Kate: I often quote from the point made by Forrester Research Chairman and Chief Executive Officer George Colony made on technology projects, that in this age it is transforming from IT projects to Business Technology projects thinking. This is a key difference to successful technology selection, implementation, adoption and usage. I also say - Don't treat it like an IT project but treat it like a customer project!


Deep Learning, Personalization & Privacy

These three - Deep Learning, Personalization and Privacy are indeed oxymorons.  The fact that when they come together for contextualization, relevance and differentiated customer experience - privacy takes a back seat!  When Privacy takes centre stage, then Deep Learning & personalization take a backseat! The real question, is from a customer point of view, can they work in harmony? How do companies use them effectively?

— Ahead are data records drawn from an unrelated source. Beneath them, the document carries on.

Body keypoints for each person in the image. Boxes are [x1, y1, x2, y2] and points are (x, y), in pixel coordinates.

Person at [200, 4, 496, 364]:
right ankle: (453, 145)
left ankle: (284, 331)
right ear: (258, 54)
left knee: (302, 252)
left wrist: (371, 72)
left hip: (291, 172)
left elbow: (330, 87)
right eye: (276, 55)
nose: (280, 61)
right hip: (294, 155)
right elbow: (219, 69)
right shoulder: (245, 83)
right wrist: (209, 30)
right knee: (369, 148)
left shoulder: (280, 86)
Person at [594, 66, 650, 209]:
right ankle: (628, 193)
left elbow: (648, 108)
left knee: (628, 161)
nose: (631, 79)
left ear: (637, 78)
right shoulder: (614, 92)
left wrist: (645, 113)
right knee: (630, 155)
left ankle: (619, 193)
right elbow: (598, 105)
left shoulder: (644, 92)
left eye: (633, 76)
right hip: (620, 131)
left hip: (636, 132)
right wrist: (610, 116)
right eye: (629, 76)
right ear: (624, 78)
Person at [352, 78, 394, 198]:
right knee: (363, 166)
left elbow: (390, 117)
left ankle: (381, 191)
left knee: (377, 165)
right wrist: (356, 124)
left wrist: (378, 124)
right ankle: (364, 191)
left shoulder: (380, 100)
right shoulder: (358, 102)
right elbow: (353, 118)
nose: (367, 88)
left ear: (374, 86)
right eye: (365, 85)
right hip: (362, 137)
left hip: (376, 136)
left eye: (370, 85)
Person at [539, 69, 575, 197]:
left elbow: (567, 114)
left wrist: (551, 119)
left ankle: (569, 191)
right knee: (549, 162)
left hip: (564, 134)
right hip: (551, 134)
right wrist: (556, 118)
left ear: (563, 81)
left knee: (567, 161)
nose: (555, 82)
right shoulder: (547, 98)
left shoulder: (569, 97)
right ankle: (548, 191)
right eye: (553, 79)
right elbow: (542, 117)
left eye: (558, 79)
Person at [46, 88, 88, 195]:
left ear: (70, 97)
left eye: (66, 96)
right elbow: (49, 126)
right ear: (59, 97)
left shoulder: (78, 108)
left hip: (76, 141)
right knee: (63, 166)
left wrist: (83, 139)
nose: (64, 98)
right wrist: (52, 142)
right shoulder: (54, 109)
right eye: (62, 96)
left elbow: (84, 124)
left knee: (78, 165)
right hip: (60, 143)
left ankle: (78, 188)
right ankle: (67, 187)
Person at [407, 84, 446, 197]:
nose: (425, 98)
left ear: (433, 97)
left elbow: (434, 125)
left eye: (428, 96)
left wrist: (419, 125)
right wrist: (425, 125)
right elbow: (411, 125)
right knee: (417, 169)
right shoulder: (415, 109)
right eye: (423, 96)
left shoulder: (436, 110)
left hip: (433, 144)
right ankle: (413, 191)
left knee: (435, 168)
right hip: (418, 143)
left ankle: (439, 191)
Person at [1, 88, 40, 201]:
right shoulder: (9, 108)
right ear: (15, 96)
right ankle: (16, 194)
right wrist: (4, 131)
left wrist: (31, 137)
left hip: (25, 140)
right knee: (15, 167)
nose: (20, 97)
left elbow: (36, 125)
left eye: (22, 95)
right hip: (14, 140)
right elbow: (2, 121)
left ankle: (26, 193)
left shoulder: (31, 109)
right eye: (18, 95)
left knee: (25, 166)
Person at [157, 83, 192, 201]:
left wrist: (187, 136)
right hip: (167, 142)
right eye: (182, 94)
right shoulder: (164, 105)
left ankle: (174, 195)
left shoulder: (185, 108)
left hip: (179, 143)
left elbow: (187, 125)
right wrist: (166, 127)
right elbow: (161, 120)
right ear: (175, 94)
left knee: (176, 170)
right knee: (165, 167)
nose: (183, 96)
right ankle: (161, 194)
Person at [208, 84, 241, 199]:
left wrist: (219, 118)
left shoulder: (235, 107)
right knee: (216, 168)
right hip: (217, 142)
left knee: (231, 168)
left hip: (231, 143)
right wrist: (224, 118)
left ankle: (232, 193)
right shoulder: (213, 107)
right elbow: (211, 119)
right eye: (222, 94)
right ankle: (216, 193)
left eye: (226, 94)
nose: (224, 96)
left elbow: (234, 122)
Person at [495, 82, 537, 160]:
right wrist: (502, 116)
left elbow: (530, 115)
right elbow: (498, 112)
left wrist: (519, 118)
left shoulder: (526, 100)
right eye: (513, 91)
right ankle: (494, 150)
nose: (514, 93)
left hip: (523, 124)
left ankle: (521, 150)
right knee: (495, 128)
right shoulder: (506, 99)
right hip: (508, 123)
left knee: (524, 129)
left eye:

What deep learning can do is well documented. When you listen to this talk by Jeff Dean on Large scale deep learning at Google, you will realize the power of its capability. The most important difference you will see is how Google has embedded that in its products and services.This then brings the issue of privacy to the center of the debate, as this is the data of the customer that Google analyzes & monetizes. However, when it comes to the synergy between Deep learning and personalization, all the data that is used to understand this customer, effectively means personalization can be done like never before. So, the next time you walk-in to your favorite store, or your bank, or your online store, or your health care provider - the personalization possibilities thro' virtual assistants can create a phenomenal experience to the customer. Hence, if deep learning helps customers make their life simpler, then what's the problem with privacy? I think if this is done with the permission of the customer, then puts to rest the debate.

However, this has a lot of learning for the other industries - as the customer pays and owns their products, unlike Google where products are sometimes used for free. Take for example an automotive brand - the applications of deep learning, personalization is phenomenal. With most cars fitted now with navigation systems and telematics devices, the data this can throw about the customer, their driving habits into their automotive platform is phenomenal. The driving habits, the engine data, travel data, innovative use of public data all represent great deep learning application opportunities for the automotive brands to drive personalization & differentiation. Here, privacy is something of little consequence or debate as any assisted customer service will only enhance the customer experience. The same goes with banks - where the usage of the mobile app, online banking, payment apps, shopping data  thro' credit cards, public financial data etc. will only create opportunities for deep learning applications and personalization for enabling personalized financial solutions.

The question really is not will they but they will have to do it soon.